-- Opening Marker --
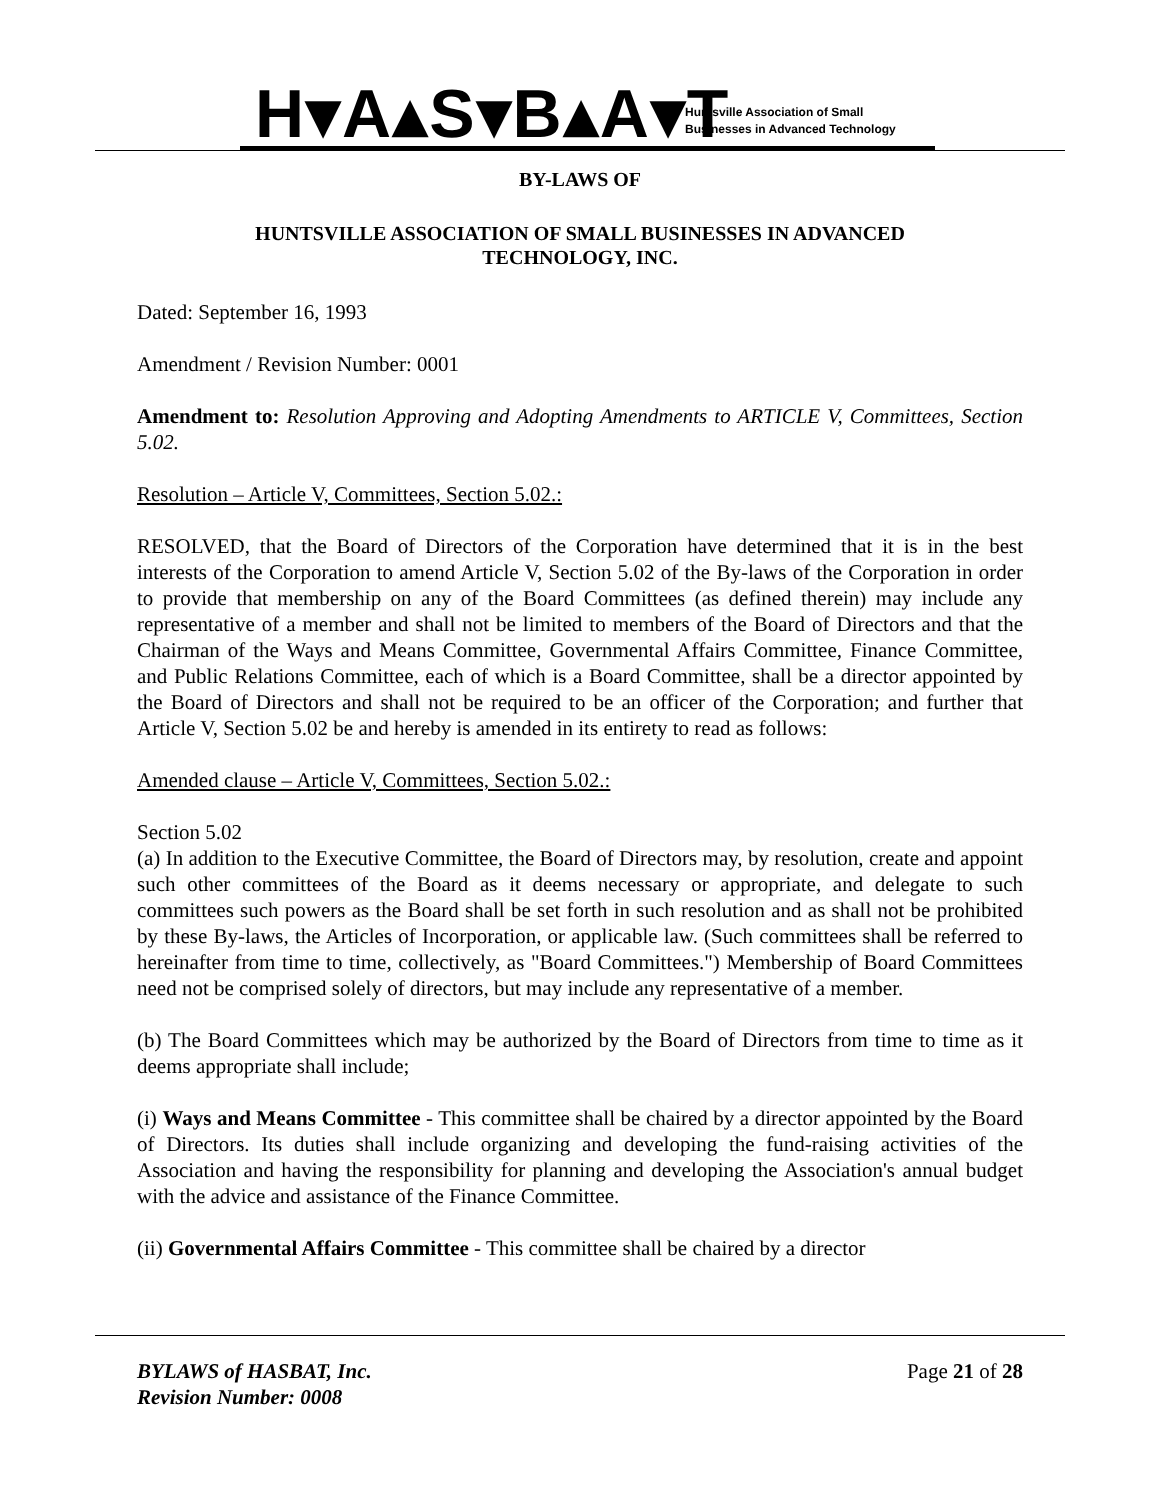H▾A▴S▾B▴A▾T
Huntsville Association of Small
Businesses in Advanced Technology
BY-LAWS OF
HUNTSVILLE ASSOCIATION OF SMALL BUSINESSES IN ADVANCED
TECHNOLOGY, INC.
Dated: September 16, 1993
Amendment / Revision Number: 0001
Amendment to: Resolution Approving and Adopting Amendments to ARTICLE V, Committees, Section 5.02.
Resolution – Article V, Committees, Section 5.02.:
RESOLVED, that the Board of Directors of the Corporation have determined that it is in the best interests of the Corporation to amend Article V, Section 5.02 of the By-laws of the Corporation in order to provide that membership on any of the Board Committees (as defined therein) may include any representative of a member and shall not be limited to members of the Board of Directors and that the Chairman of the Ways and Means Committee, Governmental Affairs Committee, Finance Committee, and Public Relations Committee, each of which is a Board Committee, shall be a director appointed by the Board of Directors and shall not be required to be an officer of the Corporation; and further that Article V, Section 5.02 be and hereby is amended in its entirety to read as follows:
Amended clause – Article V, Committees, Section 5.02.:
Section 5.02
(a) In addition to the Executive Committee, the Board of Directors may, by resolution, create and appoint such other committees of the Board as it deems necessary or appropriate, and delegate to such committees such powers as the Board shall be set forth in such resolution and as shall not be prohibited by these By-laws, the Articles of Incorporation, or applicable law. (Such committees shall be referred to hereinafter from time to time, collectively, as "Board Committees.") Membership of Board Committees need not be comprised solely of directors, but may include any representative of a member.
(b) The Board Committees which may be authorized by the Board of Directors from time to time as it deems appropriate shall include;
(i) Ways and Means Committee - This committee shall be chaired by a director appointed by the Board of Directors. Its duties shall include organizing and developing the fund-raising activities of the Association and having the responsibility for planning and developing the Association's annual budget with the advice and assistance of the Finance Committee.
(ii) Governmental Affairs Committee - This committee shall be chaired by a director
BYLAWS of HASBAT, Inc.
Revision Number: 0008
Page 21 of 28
-- Closing Marker --
-- Opening Marker --
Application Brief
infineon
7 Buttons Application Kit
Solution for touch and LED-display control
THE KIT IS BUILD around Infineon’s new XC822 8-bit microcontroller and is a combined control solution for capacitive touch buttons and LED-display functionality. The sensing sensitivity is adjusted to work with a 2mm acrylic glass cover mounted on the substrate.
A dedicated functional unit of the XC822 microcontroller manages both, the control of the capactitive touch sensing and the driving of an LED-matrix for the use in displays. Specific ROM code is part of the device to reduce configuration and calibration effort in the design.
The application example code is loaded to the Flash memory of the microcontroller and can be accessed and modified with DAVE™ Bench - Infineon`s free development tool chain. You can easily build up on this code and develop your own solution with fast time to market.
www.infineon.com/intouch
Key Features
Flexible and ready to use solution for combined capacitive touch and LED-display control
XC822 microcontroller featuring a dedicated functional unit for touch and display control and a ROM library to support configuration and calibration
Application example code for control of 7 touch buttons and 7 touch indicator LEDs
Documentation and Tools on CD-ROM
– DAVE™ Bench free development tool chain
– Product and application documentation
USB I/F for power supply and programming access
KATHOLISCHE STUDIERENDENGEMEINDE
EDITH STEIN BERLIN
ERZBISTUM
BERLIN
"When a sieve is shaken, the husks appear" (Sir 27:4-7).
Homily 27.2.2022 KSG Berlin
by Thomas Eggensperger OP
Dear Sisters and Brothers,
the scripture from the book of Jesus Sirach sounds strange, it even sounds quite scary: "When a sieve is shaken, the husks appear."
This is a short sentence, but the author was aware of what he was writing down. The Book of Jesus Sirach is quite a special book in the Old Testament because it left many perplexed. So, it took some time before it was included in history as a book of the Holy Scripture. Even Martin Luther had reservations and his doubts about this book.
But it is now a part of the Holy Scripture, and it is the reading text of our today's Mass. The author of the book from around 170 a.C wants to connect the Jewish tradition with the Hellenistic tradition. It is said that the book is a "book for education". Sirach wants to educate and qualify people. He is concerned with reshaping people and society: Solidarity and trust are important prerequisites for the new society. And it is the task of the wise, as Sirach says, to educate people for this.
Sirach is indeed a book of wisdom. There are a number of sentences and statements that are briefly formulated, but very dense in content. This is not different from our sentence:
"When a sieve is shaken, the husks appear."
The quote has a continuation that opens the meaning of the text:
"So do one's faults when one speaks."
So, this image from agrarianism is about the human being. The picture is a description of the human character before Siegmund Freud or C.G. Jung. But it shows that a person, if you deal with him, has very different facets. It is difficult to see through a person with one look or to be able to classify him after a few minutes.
-- Closing Marker --
Activity: When you reach the line holding "Amended clause –" in the records above, begin reproducing exactly, stop after the line holding "Page 21 of 28", and output nothing else.

Solution to this task:
Amended clause – Article V, Committees, Section 5.02.:
Section 5.02
(a) In addition to the Executive Committee, the Board of Directors may, by resolution, create and appoint such other committees of the Board as it deems necessary or appropriate, and delegate to such committees such powers as the Board shall be set forth in such resolution and as shall not be prohibited by these By-laws, the Articles of Incorporation, or applicable law. (Such committees shall be referred to hereinafter from time to time, collectively, as "Board Committees.") Membership of Board Committees need not be comprised solely of directors, but may include any representative of a member.
(b) The Board Committees which may be authorized by the Board of Directors from time to time as it deems appropriate shall include;
(i) Ways and Means Committee - This committee shall be chaired by a director appointed by the Board of Directors. Its duties shall include organizing and developing the fund-raising activities of the Association and having the responsibility for planning and developing the Association's annual budget with the advice and assistance of the Finance Committee.
(ii) Governmental Affairs Committee - This committee shall be chaired by a director
BYLAWS of HASBAT, Inc.
Revision Number: 0008
Page 21 of 28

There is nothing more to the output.